[Stored data]
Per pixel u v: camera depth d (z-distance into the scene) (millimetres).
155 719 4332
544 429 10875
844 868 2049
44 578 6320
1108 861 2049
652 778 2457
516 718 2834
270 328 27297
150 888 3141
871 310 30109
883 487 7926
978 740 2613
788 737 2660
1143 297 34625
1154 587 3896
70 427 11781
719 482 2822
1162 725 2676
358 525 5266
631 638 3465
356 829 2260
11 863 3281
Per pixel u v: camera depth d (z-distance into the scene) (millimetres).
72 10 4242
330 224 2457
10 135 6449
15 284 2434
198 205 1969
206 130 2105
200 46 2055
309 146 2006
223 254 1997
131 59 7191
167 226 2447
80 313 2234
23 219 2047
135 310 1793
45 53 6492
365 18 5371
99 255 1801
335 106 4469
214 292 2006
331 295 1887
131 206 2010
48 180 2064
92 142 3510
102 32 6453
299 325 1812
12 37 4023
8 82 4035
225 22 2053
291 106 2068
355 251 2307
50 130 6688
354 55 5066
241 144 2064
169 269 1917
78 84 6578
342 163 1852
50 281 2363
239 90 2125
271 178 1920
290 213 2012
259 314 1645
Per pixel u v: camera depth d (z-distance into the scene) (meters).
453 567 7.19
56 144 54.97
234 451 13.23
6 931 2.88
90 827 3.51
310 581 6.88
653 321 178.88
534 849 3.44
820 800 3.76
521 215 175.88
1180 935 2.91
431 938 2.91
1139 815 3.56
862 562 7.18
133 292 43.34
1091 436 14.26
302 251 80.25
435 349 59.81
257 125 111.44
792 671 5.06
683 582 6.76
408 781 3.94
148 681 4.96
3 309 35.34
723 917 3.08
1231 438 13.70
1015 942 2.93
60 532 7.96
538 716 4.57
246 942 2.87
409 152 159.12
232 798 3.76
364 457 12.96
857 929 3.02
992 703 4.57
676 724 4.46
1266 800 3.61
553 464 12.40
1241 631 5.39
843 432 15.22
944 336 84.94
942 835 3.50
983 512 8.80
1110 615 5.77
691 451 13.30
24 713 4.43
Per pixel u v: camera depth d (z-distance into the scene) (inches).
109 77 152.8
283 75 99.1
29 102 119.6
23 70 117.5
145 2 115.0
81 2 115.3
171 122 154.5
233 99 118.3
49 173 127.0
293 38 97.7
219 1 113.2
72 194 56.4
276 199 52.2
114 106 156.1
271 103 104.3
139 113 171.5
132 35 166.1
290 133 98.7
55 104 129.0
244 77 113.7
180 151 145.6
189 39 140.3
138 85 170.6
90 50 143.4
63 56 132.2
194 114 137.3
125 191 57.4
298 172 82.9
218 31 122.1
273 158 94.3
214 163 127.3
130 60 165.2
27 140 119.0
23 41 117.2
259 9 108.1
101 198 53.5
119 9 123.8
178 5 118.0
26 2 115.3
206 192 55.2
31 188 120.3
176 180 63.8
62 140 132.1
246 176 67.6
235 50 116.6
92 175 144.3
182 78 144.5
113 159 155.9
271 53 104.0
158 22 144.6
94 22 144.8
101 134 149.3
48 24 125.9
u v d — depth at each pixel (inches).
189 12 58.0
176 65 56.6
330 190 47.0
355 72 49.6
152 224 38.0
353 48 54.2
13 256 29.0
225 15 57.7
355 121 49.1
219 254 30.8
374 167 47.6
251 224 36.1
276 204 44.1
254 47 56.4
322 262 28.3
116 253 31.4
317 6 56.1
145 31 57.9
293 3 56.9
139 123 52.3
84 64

* * *

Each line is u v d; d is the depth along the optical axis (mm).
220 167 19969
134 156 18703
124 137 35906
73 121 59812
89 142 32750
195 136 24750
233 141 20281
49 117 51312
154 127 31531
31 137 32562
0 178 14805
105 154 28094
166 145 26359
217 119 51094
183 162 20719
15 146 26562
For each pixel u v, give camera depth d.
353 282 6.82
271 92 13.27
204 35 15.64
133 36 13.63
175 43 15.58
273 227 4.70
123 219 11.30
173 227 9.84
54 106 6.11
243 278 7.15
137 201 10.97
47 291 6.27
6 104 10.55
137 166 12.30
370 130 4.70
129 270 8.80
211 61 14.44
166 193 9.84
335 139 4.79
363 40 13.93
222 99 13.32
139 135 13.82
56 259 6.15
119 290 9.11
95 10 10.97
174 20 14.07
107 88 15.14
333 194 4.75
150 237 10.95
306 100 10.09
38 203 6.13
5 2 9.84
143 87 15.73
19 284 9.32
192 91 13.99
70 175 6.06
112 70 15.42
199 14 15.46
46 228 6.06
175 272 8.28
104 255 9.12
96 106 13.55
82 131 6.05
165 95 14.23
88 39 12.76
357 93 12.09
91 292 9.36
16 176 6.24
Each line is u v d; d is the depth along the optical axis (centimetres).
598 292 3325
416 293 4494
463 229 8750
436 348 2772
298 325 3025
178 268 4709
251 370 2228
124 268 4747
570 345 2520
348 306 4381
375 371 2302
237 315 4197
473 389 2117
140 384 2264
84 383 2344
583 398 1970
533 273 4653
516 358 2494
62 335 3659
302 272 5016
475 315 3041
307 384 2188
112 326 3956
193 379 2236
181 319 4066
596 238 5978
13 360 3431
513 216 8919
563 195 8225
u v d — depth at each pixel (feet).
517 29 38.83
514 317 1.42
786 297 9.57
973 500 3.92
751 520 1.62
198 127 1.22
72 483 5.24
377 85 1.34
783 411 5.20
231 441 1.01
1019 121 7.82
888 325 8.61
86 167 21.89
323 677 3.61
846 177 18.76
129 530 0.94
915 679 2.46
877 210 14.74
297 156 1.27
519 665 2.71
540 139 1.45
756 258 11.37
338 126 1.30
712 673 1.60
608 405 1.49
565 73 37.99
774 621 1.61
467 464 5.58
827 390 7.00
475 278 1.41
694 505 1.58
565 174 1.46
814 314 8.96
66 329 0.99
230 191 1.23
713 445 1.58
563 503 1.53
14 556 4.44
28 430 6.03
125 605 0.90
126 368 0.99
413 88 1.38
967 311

Problem to solve: Return the span of lines in the data above that opens at the line with "11 863 3281" and closes at the line with "843 432 15.22", exactly, ends included, nothing else.

Task output:
11 863 3281
Per pixel u v: camera depth d (z-distance into the scene) (millimetres).
72 10 4242
330 224 2457
10 135 6449
15 284 2434
198 205 1969
206 130 2105
200 46 2055
309 146 2006
223 254 1997
131 59 7191
167 226 2447
80 313 2234
23 219 2047
135 310 1793
45 53 6492
365 18 5371
99 255 1801
335 106 4469
214 292 2006
331 295 1887
131 206 2010
48 180 2064
92 142 3510
102 32 6453
299 325 1812
12 37 4023
8 82 4035
225 22 2053
291 106 2068
355 251 2307
50 130 6688
354 55 5066
241 144 2064
169 269 1917
78 84 6578
342 163 1852
50 281 2363
239 90 2125
271 178 1920
290 213 2012
259 314 1645
Per pixel u v: camera depth d (z-distance into the scene) (meters).
453 567 7.19
56 144 54.97
234 451 13.23
6 931 2.88
90 827 3.51
310 581 6.88
653 321 178.88
534 849 3.44
820 800 3.76
521 215 175.88
1180 935 2.91
431 938 2.91
1139 815 3.56
862 562 7.18
133 292 43.34
1091 436 14.26
302 251 80.25
435 349 59.81
257 125 111.44
792 671 5.06
683 582 6.76
408 781 3.94
148 681 4.96
3 309 35.34
723 917 3.08
1231 438 13.70
1015 942 2.93
60 532 7.96
538 716 4.57
246 942 2.87
409 152 159.12
232 798 3.76
364 457 12.96
857 929 3.02
992 703 4.57
676 724 4.46
1266 800 3.61
553 464 12.40
1241 631 5.39
843 432 15.22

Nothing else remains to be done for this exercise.